(Limb landmark coordinates)
☆ ☆ ☆ ☆

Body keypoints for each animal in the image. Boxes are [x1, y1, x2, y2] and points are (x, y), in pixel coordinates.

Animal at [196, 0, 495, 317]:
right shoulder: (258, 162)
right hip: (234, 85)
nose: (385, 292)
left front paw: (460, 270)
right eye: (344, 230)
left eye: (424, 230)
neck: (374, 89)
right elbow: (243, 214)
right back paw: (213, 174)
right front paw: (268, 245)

☆ ☆ ☆ ☆

Repeat all the entries above without altering anything.

Body keypoints for each animal in the image. Boxes are [x1, y1, x2, y2] and points are (x, y), in pixel coordinates.

Animal at [196, 0, 495, 317]:
right shoulder: (258, 162)
right hip: (234, 85)
nose: (385, 292)
left front paw: (460, 270)
right eye: (344, 230)
left eye: (424, 230)
neck: (374, 89)
right elbow: (243, 214)
right back paw: (213, 174)
right front paw: (268, 245)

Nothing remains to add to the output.